**EXERCISE GOAL:**
Within the data that follows, set down exactly the lines from the one containing "middle pip: (762, 942)" through the one containing "index dip: (1140, 946)", both ends included.
━━ RECORDS FOR THIS TASK
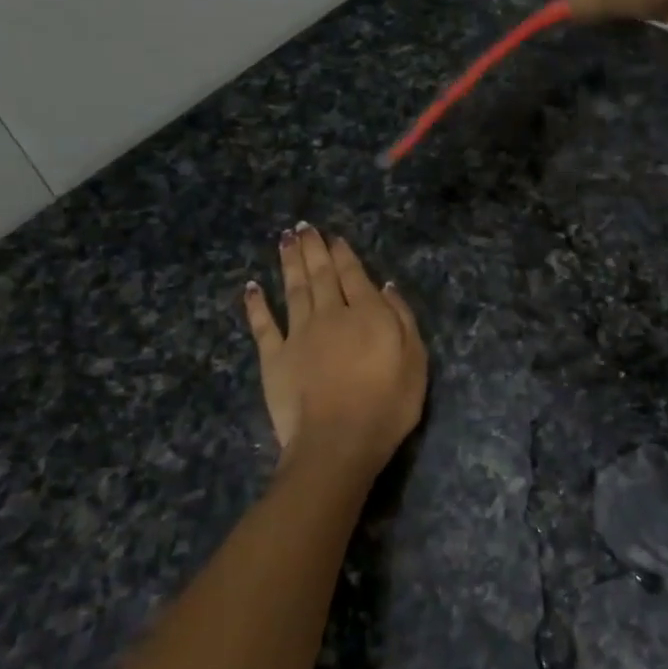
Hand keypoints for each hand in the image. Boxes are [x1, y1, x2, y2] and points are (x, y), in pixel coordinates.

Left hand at [243, 224, 426, 474]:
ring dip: (289, 263)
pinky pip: (263, 324)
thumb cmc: (387, 405)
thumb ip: (402, 319)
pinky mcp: (274, 357)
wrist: (337, 441)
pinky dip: (256, 304)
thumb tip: (385, 287)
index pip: (353, 275)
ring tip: (285, 239)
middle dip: (312, 248)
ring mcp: (298, 334)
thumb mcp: (415, 361)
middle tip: (303, 226)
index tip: (334, 238)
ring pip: (293, 289)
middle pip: (320, 275)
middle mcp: (330, 314)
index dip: (343, 254)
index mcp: (366, 314)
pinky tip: (252, 287)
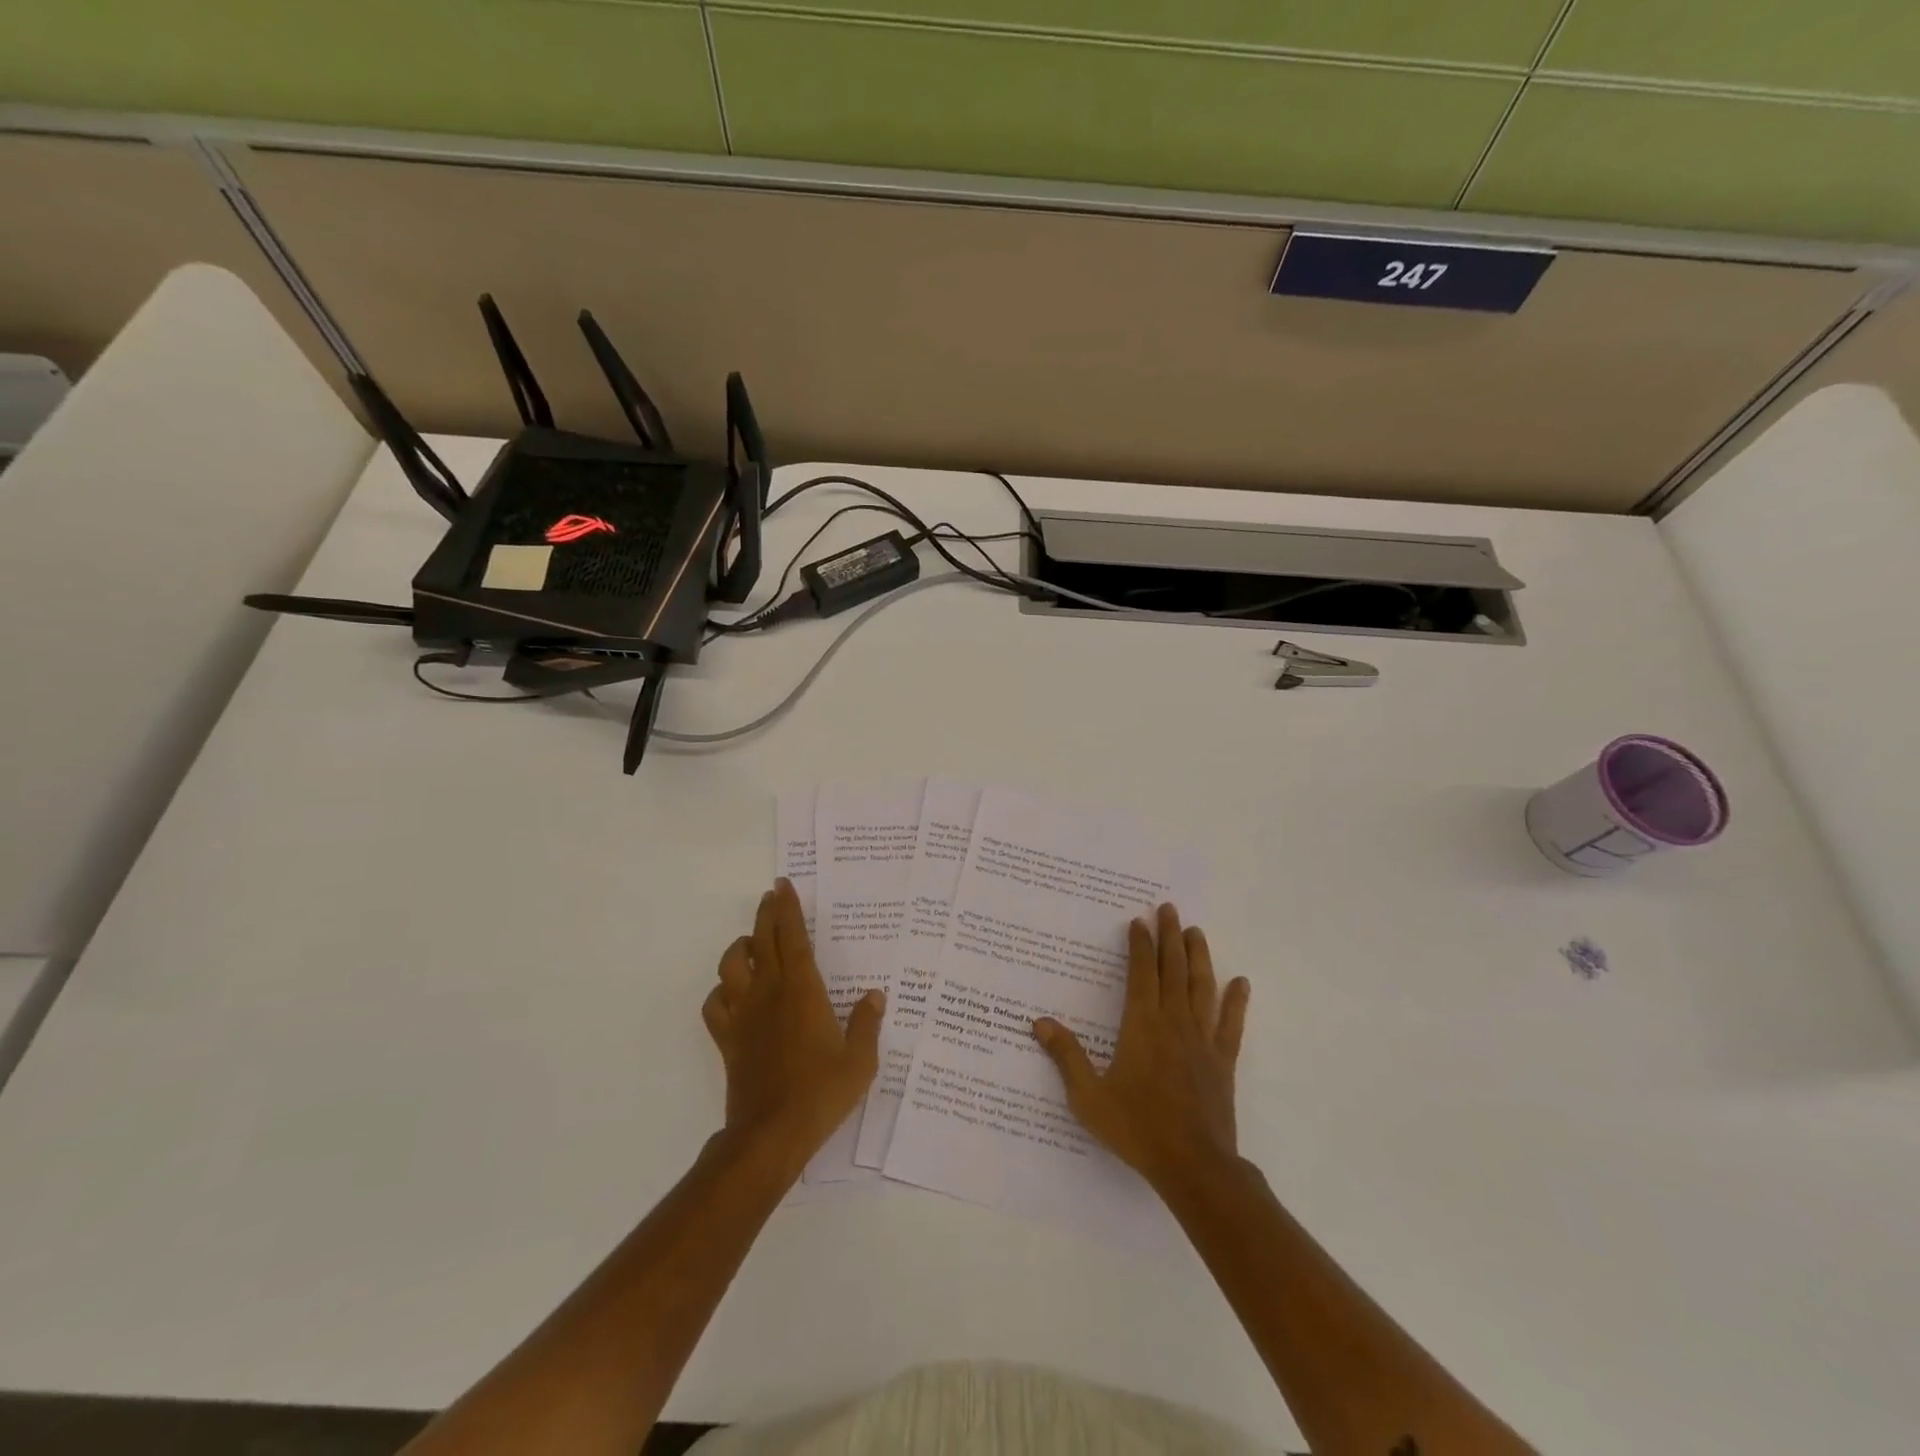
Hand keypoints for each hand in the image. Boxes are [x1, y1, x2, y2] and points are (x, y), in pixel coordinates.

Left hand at [702, 879, 883, 1173]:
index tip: (784, 886)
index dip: (788, 909)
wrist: (771, 1134)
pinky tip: (732, 993)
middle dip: (767, 914)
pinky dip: (721, 991)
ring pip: (731, 966)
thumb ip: (867, 1023)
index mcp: (803, 991)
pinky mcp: (728, 1039)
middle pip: (762, 942)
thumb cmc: (821, 1093)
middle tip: (772, 895)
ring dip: (740, 947)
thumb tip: (876, 995)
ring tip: (752, 942)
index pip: (793, 938)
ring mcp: (744, 1016)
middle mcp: (770, 994)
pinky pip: (715, 1004)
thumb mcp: (859, 1061)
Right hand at [1032, 903, 1249, 1193]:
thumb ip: (1066, 1056)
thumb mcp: (1089, 1096)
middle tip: (1169, 909)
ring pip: (1202, 988)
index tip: (1138, 922)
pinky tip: (1241, 983)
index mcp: (1141, 1026)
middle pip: (1173, 970)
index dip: (1140, 946)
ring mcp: (1202, 1041)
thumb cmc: (1137, 1128)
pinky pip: (1231, 1024)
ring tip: (1196, 932)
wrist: (1193, 1166)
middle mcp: (1173, 1023)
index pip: (1141, 974)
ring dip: (1199, 957)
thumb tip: (1039, 1022)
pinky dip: (1236, 1002)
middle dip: (1170, 937)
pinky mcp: (1223, 1061)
━━━━
**RESPONSE TO THE EXERCISE:**
middle pip: (762, 942)
thumb cmc: (821, 1093)
middle tip: (772, 895)
ring dip: (740, 947)
thumb tip: (876, 995)
ring tip: (752, 942)
index pip: (793, 938)
ring mcp: (744, 1016)
middle mcp: (770, 994)
pinky pip: (715, 1004)
thumb mcp: (859, 1061)
Right hand at [1032, 903, 1249, 1193]:
thumb ip: (1066, 1056)
thumb mcp: (1089, 1096)
middle tip: (1169, 909)
ring pip: (1202, 988)
index tip: (1138, 922)
pinky tip: (1241, 983)
index mcp: (1141, 1026)
middle pip: (1173, 970)
index dip: (1140, 946)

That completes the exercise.